◆ Problem description: Use the entries below and reproduce exactly the lines from the one containing "στον καιρό που βρίσκεται ο άνθρωπος πάνω" down to the one containing "και απόλυτα ρεαλιστικό. Είναι σαν να", both of them included.

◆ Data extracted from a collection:
====

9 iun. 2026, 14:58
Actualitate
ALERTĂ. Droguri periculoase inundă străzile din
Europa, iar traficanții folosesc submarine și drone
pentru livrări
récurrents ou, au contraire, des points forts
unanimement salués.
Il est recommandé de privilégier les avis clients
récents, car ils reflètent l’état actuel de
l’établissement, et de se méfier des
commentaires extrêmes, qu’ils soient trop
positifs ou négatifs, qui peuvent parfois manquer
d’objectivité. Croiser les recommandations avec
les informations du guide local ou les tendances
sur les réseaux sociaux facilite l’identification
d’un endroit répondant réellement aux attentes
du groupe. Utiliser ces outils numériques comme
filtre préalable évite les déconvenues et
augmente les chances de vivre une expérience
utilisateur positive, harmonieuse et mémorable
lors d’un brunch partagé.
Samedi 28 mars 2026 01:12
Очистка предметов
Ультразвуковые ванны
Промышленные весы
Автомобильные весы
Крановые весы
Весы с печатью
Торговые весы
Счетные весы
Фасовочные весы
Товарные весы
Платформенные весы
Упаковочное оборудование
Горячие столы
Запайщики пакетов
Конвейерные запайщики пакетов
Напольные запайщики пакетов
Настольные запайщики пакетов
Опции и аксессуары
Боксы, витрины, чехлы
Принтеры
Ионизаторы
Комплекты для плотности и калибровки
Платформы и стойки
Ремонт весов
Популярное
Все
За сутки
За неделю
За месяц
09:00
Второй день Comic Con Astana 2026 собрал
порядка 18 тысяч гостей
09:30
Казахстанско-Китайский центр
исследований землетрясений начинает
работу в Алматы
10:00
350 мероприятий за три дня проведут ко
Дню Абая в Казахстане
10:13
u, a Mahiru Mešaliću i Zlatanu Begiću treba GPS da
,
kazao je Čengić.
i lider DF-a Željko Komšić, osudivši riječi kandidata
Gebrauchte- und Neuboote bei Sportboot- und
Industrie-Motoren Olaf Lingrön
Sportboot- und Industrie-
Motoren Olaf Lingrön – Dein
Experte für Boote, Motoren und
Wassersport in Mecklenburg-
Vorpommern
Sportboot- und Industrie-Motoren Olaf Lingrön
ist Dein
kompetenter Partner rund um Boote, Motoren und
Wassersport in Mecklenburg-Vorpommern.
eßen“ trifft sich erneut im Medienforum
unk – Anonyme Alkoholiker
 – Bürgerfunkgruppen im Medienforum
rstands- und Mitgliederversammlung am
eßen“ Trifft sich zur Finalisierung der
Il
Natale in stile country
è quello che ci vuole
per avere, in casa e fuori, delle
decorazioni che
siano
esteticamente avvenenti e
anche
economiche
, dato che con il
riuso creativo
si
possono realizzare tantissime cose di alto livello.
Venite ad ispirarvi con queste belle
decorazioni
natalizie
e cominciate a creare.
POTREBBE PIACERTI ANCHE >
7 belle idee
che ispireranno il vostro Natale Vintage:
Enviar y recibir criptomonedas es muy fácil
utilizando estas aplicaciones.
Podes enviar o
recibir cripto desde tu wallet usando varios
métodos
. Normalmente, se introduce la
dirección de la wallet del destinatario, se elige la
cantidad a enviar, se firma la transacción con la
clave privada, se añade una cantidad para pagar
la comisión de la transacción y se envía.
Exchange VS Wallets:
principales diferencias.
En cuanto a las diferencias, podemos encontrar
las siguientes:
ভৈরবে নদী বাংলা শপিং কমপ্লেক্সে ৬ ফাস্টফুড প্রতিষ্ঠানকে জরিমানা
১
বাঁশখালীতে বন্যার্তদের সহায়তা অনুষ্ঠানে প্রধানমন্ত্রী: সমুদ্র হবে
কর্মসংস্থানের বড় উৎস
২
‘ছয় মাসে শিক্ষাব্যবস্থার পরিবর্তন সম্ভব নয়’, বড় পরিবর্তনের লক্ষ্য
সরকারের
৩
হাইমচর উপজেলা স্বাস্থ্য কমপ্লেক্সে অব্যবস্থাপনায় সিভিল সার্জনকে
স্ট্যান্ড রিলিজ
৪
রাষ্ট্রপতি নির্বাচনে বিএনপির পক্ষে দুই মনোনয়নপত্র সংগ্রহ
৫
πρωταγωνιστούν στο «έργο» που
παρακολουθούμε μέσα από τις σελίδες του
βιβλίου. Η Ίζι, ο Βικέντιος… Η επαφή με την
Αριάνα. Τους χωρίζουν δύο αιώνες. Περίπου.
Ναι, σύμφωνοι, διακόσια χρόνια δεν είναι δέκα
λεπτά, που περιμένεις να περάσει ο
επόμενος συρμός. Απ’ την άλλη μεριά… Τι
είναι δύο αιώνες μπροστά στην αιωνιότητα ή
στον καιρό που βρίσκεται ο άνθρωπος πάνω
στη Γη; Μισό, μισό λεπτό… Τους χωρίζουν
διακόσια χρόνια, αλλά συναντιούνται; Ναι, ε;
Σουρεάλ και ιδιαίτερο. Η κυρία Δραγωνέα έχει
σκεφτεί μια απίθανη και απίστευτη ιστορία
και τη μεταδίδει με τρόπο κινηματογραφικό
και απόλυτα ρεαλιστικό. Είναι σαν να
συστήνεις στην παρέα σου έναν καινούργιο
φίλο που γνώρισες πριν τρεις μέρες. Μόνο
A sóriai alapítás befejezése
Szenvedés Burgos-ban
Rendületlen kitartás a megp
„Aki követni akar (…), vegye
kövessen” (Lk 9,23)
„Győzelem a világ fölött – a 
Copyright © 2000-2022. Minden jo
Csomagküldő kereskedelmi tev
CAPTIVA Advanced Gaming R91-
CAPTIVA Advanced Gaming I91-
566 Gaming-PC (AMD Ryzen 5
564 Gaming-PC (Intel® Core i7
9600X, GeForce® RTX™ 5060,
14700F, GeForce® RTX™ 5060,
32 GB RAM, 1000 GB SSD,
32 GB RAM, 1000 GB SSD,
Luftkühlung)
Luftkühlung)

====

◆ Answer for this exercise:
στον καιρό που βρίσκεται ο άνθρωπος πάνω
στη Γη; Μισό, μισό λεπτό… Τους χωρίζουν
διακόσια χρόνια, αλλά συναντιούνται; Ναι, ε;
Σουρεάλ και ιδιαίτερο. Η κυρία Δραγωνέα έχει
σκεφτεί μια απίθανη και απίστευτη ιστορία
και τη μεταδίδει με τρόπο κινηματογραφικό
και απόλυτα ρεαλιστικό. Είναι σαν να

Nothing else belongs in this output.